━━━━━ DATA EXTRACT

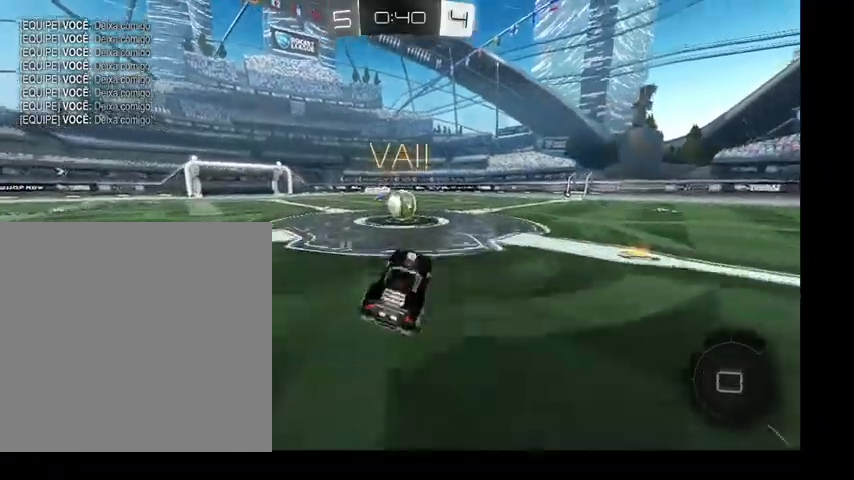
{"buttons": ["A", "B"], "left_stick": "up-right", "right_stick": "center", "events": [[100, "left_stick", "up"], [333, "A", "down"], [367, "left_stick", "up-right"], [433, "A", "up"], [500, "A", "down"]]}
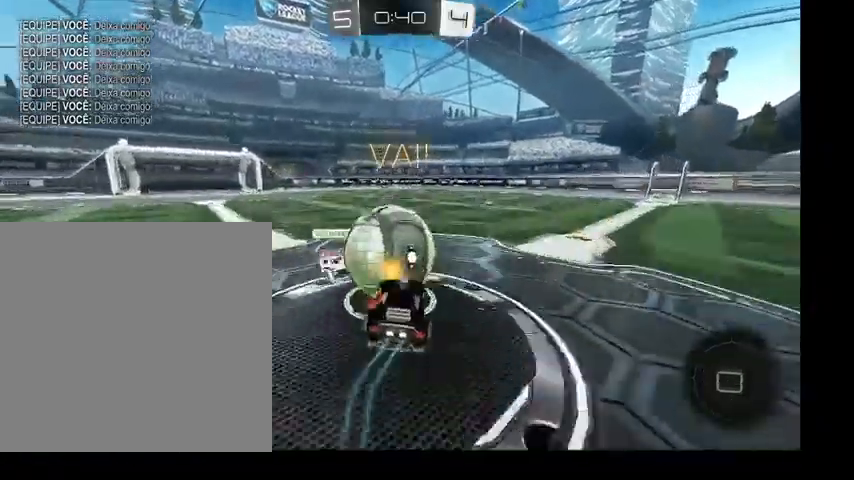
{"buttons": [], "left_stick": "up-right", "right_stick": "center", "events": [[200, "A", "up"], [233, "B", "up"]]}
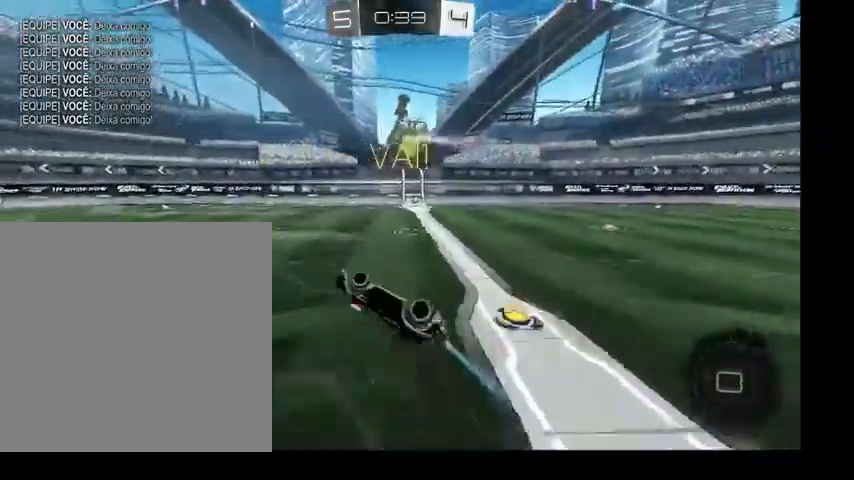
{"buttons": [], "left_stick": "up", "right_stick": "center", "events": [[333, "left_stick", "up"]]}
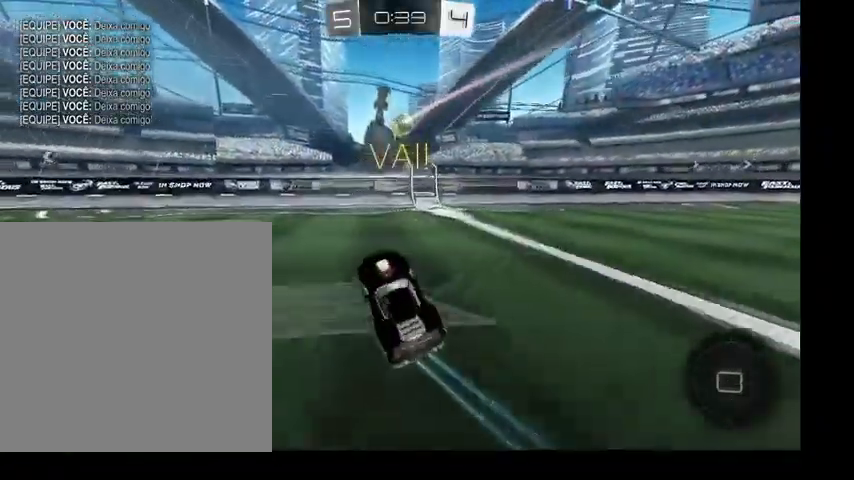
{"buttons": [], "left_stick": "up-right", "right_stick": "center", "events": [[33, "left_stick", "up-right"]]}
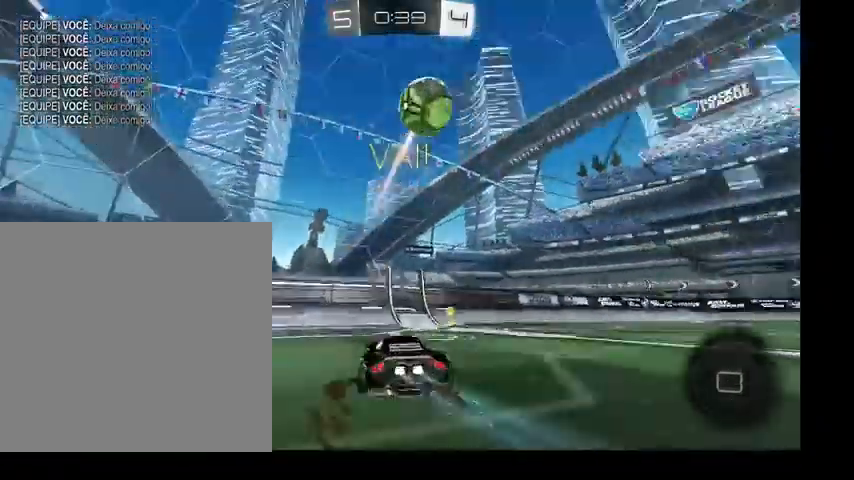
{"buttons": [], "left_stick": "up-right", "right_stick": "center", "events": [[100, "Y", "down"], [200, "left_stick", "up"], [233, "Y", "up"], [400, "left_stick", "up-right"]]}
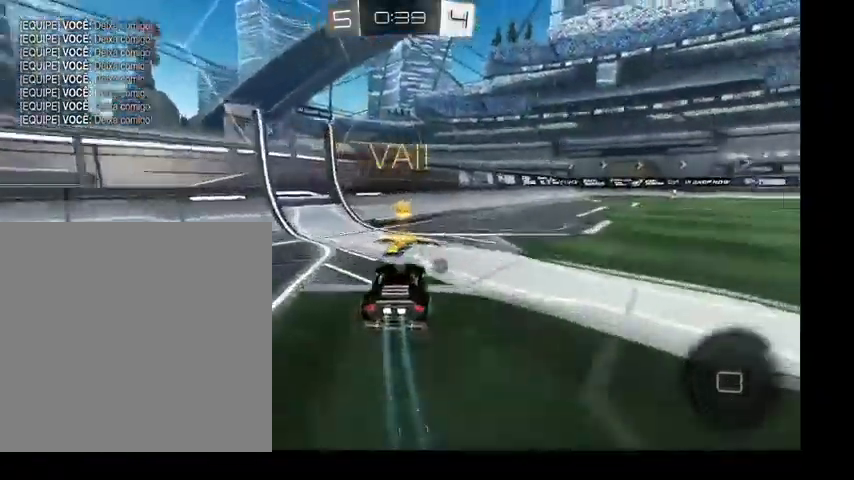
{"buttons": ["B"], "left_stick": "up-right", "right_stick": "center", "events": [[500, "B", "down"]]}
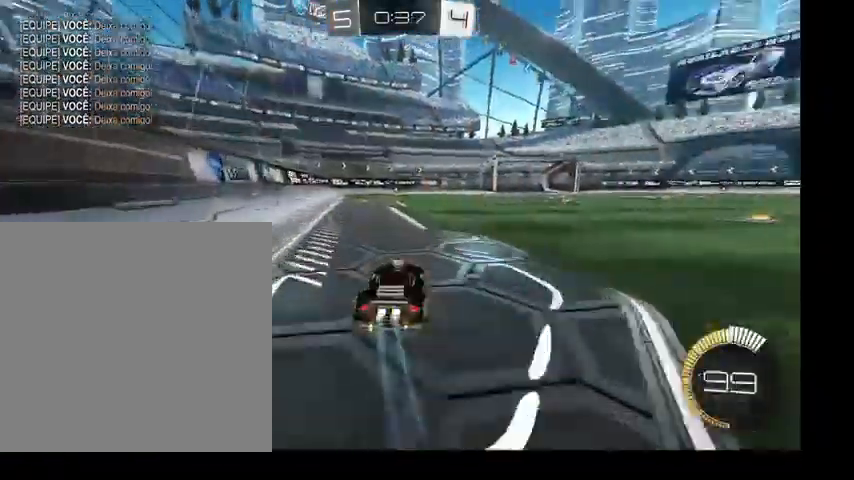
{"buttons": ["L1"], "left_stick": "up-left", "right_stick": "center", "events": [[100, "A", "down"], [133, "L1", "down"], [167, "A", "up"], [167, "left_stick", "up"], [267, "A", "down"], [300, "left_stick", "up-left"], [400, "A", "up"], [433, "B", "up"]]}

━━━━━━━━━━

Your answer must be an exact copy of the records, free of images.

{"buttons": ["A", "B"], "left_stick": "up-right", "right_stick": "center", "events": [[100, "left_stick", "up"], [333, "A", "down"], [367, "left_stick", "up-right"], [433, "A", "up"], [500, "A", "down"]]}
{"buttons": [], "left_stick": "up-right", "right_stick": "center", "events": [[200, "A", "up"], [233, "B", "up"]]}
{"buttons": [], "left_stick": "up", "right_stick": "center", "events": [[333, "left_stick", "up"]]}
{"buttons": [], "left_stick": "up-right", "right_stick": "center", "events": [[33, "left_stick", "up-right"]]}
{"buttons": [], "left_stick": "up-right", "right_stick": "center", "events": [[100, "Y", "down"], [200, "left_stick", "up"], [233, "Y", "up"], [400, "left_stick", "up-right"]]}
{"buttons": ["B"], "left_stick": "up-right", "right_stick": "center", "events": [[500, "B", "down"]]}
{"buttons": ["L1"], "left_stick": "up-left", "right_stick": "center", "events": [[100, "A", "down"], [133, "L1", "down"], [167, "A", "up"], [167, "left_stick", "up"], [267, "A", "down"], [300, "left_stick", "up-left"], [400, "A", "up"], [433, "B", "up"]]}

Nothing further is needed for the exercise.